What a Country!
(Printed in the Towanda Daily Review on 8/7/95.)
Editor: One of the great things about this country is our freedom of expression. As written in the First Amendment to the Constitution, the assumption is that we already have certain rights that Congress is forbidden to violate. With these rights (and the letter-to-the-editor forum kindly offered by this newspaper), I can express my opinions and present arguments on the topics of my choosing. Anyone can agree with me, disagree with me, ignore me, or present their opinions and arguments on whatever subject they desire. Though usually helpful, there are no requirements to be interesting, timely, pertinent, relevant, or even coherent.

In Marie Terlizzi's letter of 8/1/95, she mentioned an anonymous neighbor who said that I should shut up. As I think back, there doesn't appear to be anyone that I know who hasn't told me to shut up at least once and probably more often. So Mrs. Terlizzi's neighbor could be someone that I know. Hi.

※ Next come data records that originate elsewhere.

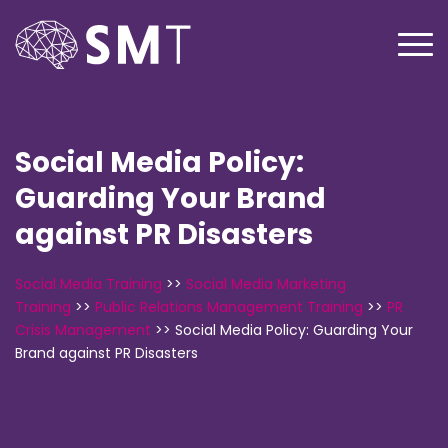
Social Media Policy:
Guarding Your Brand
against PR Disasters
Social Media Training
>>
Social Media Marketing
Training
>>
Public Relations Management Training
>>
PR
Crisis Management
>>
Social Media Policy: Guarding Your
Brand against PR Disasters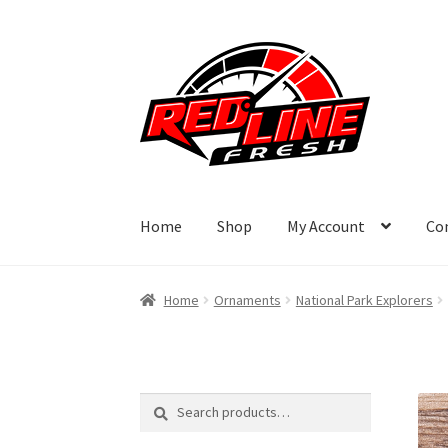
Skip
Skip
to
to
navigation
content
Home
Shop
My Account
Co
Home
Ornaments
National Park Explorers
Search
Search
for: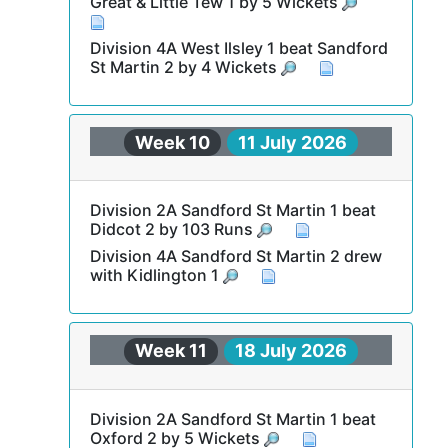
Great & Little Tew 1 by 5 Wickets
Division 4A West Ilsley 1 beat Sandford
St Martin 2 by 4 Wickets
Week 10
11 July 2026
Division 2A Sandford St Martin 1 beat
Didcot 2 by 103 Runs
Division 4A Sandford St Martin 2 drew
with Kidlington 1
Week 11
18 July 2026
Division 2A Sandford St Martin 1 beat
Oxford 2 by 5 Wickets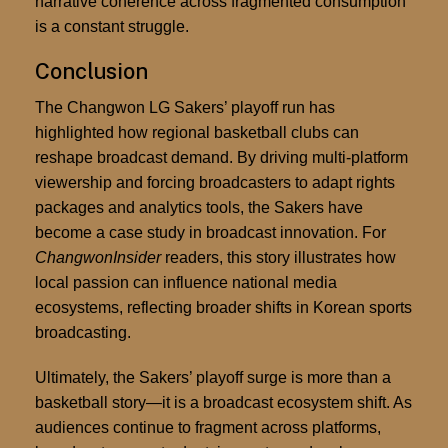
narrative coherence across fragmented consumption
is a constant struggle.
Conclusion
The Changwon LG Sakers’ playoff run has
highlighted how regional basketball clubs can
reshape broadcast demand. By driving multi-platform
viewership and forcing broadcasters to adapt rights
packages and analytics tools, the Sakers have
become a case study in broadcast innovation. For
ChangwonInsider
readers, this story illustrates how
local passion can influence national media
ecosystems, reflecting broader shifts in Korean sports
broadcasting.
Ultimately, the Sakers’ playoff surge is more than a
basketball story—it is a broadcast ecosystem shift. As
audiences continue to fragment across platforms,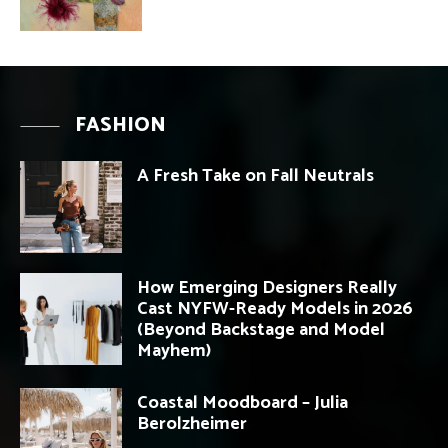
FASHION
A Fresh Take on Fall Neutrals
How Emerging Designers Really
Cast NYFW-Ready Models in 2026
(Beyond Backstage and Model
Mayhem)
Coastal Moodboard – Julia
Berolzheimer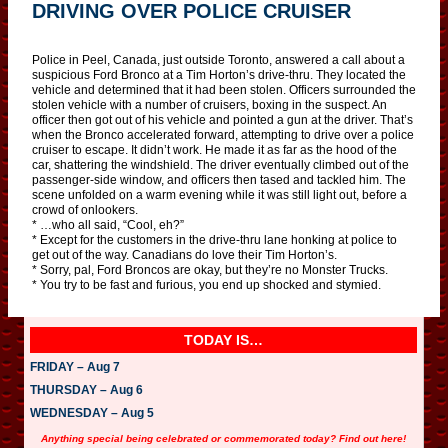
DRIVING OVER POLICE CRUISER
Police in Peel, Canada, just outside Toronto, answered a call about a
suspicious Ford Bronco at a Tim Horton’s drive-thru. They located the
vehicle and determined that it had been stolen. Officers surrounded the
stolen vehicle with a number of cruisers, boxing in the suspect. An
officer then got out of his vehicle and pointed a gun at the driver. That’s
when the Bronco accelerated forward, attempting to drive over a police
cruiser to escape. It didn’t work. He made it as far as the hood of the
car, shattering the windshield. The driver eventually climbed out of the
passenger-side window, and officers then tased and tackled him. The
scene unfolded on a warm evening while it was still light out, before a
crowd of onlookers.
* …who all said, “Cool, eh?”
* Except for the customers in the drive-thru lane honking at police to
get out of the way. Canadians do love their Tim Horton’s.
* Sorry, pal, Ford Broncos are okay, but they’re no Monster Trucks.
* You try to be fast and furious, you end up shocked and stymied.
TODAY IS…
FRIDAY – Aug 7
THURSDAY – Aug 6
WEDNESDAY – Aug 5
Anything special being celebrated or commemorated today? Find out here!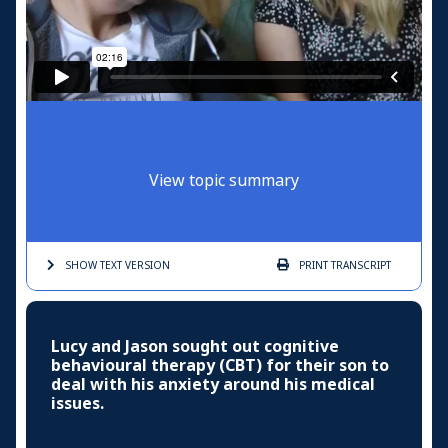
View topic summary
SHOW TEXT
VERSION
PRINT
TRANSCRIPT
Lucy and Jason sought out cognitive
behavioural therapy (CBT) for their son to
deal with his anxiety around his medical
issues.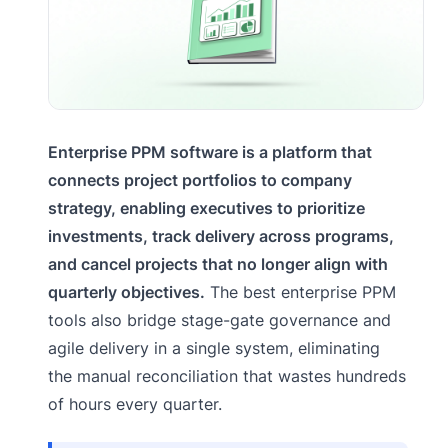
Enterprise PPM software is a platform that
connects project portfolios to company
strategy, enabling executives to prioritize
investments, track delivery across programs,
and cancel projects that no longer align with
quarterly objectives.
The best enterprise PPM
tools also bridge stage-gate governance and
agile delivery in a single system, eliminating
the manual reconciliation that wastes hundreds
of hours every quarter.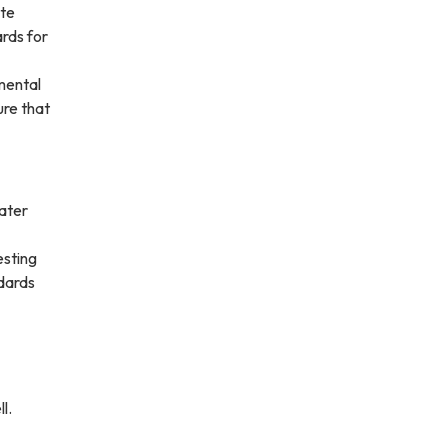
ate
rds for
mental
ure that
water
esting
ndards
l.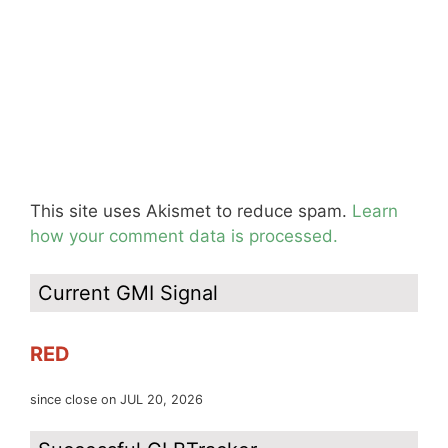
This site uses Akismet to reduce spam.
Learn
how your comment data is processed.
Current GMI Signal
RED
since close on JUL 20, 2026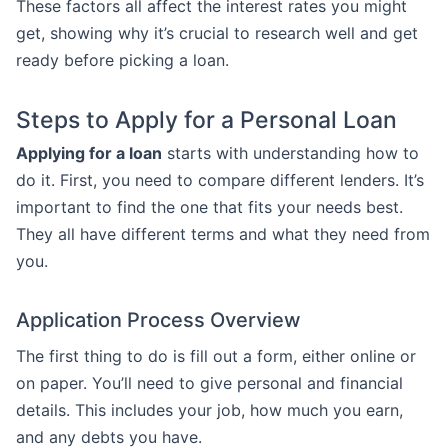
These factors all affect the interest rates you might
get, showing why it’s crucial to research well and get
ready before picking a loan.
Steps to Apply for a Personal Loan
Applying for a loan
starts with understanding how to
do it. First, you need to compare different lenders. It’s
important to find the one that fits your needs best.
They all have different terms and what they need from
you.
Application Process Overview
The first thing to do is fill out a form, either online or
on paper. You’ll need to give personal and financial
details. This includes your job, how much you earn,
and any debts you have.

In my recent letters to the editor, topics have included the First Amendment, school prayer, freedom, rights, logic, homosexuality, AIDS, and flag burning. Mrs. Terlizzi could have commented on any of these -- I doubt that my reasoning is that perfect. Maybe she agrees with me. She could have argued about school prayer; she could have discussed logic; she could have presented an objective argument on any number of interesting topics. But she didn't.

Instead she resorted to a personal attack rather than take the time to present an informed, objective opinion that many people, myself included, might have been interested in reading. As I've written in the past, the tactic of personal attack (Argumentum Ad Hominem) is commonly used to divert attention from a topic in order to avoid meaningful dialogue or stop debate entirely.

Finally Mrs. Terlizzi mentioned her informal survey of Review readers who find my letters tedious and boring. So I conducted my own survey, and everybody told me to shut up. But I haven't listened before, and probably won't start now. Freedom of Expression -- what a great idea. As the Russian comedian says, "What a country."